Some businesses are proposing pay cuts for home workers but what’s the legal position and how are workers’ finances affected by staying at home?
Before March last year, working from home was something to do on rare occasions if you were lucky. But after everything changed when the coronavirus pandemic hit, it’s now become the norm for many.
A year ago, shortly after “Eat out to help out” ended, employees were encouraged back to workplaces only to return home during the November lockdown.
Women, and those working in information and communications or those in London and in professional occupations, were most likely to have worked from home, according to the Office for National Statistics (ONS).
Businesses are also able to save a significant amount of money if they no longer need to rent, or own, large city-centre offices.
Many big companies including Twitter, Google, PwC and Nationwide have said staff will be working from home permanently, either fully or part-time.

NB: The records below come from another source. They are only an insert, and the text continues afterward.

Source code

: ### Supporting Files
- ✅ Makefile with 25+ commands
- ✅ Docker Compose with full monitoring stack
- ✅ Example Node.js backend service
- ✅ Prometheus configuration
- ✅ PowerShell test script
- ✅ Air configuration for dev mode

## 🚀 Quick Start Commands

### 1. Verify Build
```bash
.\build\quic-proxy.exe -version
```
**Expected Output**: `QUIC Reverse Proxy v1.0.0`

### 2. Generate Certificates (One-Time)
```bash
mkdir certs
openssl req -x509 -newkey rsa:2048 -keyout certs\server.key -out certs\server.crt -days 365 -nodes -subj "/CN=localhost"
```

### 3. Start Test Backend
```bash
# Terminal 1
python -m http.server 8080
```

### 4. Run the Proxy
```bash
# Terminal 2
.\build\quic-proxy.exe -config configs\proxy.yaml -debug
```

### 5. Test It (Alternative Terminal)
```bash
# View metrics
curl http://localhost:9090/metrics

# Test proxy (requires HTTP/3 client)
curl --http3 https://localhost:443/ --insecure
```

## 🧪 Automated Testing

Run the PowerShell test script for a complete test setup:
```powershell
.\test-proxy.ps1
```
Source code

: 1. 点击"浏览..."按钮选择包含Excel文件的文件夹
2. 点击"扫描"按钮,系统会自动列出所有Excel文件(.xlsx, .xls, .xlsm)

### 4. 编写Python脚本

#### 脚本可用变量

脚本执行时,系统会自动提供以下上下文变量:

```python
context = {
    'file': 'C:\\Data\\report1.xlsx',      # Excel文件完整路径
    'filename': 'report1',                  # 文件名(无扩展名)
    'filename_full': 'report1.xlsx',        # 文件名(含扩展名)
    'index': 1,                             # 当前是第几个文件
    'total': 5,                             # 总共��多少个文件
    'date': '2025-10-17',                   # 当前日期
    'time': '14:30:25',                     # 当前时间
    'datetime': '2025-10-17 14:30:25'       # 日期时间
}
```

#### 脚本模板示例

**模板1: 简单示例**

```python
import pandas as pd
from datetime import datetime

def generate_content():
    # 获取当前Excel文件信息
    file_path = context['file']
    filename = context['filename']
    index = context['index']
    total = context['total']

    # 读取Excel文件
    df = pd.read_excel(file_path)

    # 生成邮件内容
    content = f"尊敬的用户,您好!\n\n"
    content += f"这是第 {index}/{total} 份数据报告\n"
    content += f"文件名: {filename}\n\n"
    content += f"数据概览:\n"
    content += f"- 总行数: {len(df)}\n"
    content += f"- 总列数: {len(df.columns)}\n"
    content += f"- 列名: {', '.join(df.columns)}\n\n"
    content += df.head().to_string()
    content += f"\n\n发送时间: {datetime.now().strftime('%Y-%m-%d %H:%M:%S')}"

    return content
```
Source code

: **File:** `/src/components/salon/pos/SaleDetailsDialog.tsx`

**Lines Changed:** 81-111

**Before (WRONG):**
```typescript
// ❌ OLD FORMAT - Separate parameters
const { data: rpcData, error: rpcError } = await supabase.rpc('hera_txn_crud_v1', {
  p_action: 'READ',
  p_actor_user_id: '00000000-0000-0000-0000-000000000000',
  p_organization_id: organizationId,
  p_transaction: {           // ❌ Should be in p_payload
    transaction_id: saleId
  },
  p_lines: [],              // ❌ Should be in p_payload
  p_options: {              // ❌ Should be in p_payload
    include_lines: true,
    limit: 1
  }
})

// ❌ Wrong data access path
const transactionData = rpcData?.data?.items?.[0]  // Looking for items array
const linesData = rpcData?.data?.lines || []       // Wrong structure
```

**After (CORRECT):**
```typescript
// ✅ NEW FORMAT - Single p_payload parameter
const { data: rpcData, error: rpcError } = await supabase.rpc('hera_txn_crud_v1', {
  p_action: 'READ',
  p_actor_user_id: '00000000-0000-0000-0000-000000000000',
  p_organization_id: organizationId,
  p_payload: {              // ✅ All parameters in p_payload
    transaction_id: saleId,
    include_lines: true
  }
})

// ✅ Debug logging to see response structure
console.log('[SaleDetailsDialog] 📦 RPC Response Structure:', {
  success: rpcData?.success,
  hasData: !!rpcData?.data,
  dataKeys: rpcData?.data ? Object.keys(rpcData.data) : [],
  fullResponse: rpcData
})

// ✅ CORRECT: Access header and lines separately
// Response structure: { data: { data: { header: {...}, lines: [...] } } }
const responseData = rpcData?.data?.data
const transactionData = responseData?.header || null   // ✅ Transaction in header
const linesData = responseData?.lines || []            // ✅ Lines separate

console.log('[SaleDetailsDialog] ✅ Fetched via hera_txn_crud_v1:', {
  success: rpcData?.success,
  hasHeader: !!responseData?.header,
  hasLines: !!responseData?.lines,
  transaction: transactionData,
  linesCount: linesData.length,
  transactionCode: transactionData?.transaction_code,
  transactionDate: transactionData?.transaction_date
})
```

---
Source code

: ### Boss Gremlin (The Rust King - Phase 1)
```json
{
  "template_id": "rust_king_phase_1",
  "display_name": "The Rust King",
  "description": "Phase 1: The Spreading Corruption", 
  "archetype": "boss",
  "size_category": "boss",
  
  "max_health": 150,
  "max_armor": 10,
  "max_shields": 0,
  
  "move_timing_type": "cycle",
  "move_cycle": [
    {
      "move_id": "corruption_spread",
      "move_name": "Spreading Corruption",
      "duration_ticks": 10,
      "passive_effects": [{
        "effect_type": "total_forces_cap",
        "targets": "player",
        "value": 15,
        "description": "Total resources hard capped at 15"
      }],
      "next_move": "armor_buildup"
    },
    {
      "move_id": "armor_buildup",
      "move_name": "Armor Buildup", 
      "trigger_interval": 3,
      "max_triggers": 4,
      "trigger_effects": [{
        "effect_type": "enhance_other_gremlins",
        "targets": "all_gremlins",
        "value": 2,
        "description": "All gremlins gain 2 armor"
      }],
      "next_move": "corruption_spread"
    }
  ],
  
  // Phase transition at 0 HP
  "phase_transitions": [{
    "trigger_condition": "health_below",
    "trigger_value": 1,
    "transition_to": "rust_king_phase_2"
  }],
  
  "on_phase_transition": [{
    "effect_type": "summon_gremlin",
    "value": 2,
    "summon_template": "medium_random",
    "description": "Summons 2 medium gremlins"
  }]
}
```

But it is a topic which divides opinion.
Plenty of studies show that women have been disproportionately affected by the pandemic and a major reason for working for home is childcare.
Mothers were 47 per cent more likely to have permanently lost or quit their jobs, according to The Institute for Fiscal Studies and the UCL Institute of Education.
It has allowed many parents to continue working and be able to pick up their children from school or nursery. It’s also saved commuters money and time.
However, the other side of the argument is that working from home, on a full-time basis, is bad for employees, especially younger people, and that it encourages people to slack off, although the ONS research showed that those working from home usually work an average of six hours overtime a week, compared with three in the workplace.
Last week, the Department for Business, Enterprise and Industrial Strategy launched a consultation on a Flexible Working Bill to let employees ask for flexible working from their first day in a job, rather than having to wait six months.
But there’s clearly not a one-size-fits-all solution, especially for those in jobs in which they can’t work from home.
If you are working from home and your employer has said you’ll receive a pay cut for doing so, where do you stand legally?
Karen Jackson, a solicitor specialising in disability discrimination in employment and MD of law firm Didlaw, said: “It is open to employers to cut pay for people working from home, there is no law against it, however they can only do so with the express consent of the employee because this is a contract variation.
“An employer cannot unilaterally change a contract of employment to terms that are less favourable without the written consent of the employee. This needs to be agreed and in writing otherwise reducing pay will be an unlawful deduction from wages.”
Another area where workers may be able to work from home is if they are disabled. Ms Jackson says many disabled workers have been able to work because they haven’t had to commute and, therefore, may be reluctant, or unable, to go back to the office.
“Provided such people can demonstrate that there is a substantial disadvantage to them in not being allowed to work from home and that the ability to work from home has a good prospect of alleviating that disadvantage then it will be incumbent on employers to allow them to work from home,” she said.
If you are working from home, your travelling costs may have gone down but other costs, such as for energy could have gone up. Working from home means using more electricity and heating and higher energy bills.
However, there are some tax breaks. You can claim up to £125 from HM Revenue & Customs (HMRC) for the expense of working from home. It’s easy to apply online and you don’t need to have been working from home full time to qualify.
Most companies will also allow workers supplies they might need such as a desk, office chair, a monitor or laptop. It’s worth asking your employer what is on offer if you haven’t already.
If you need to see clients at your home this may increase your insurance risk and you might need to change your home insurance policy or pay a higher premium. If this applies to you, give your insurer a call to make sure you’re still properly covered.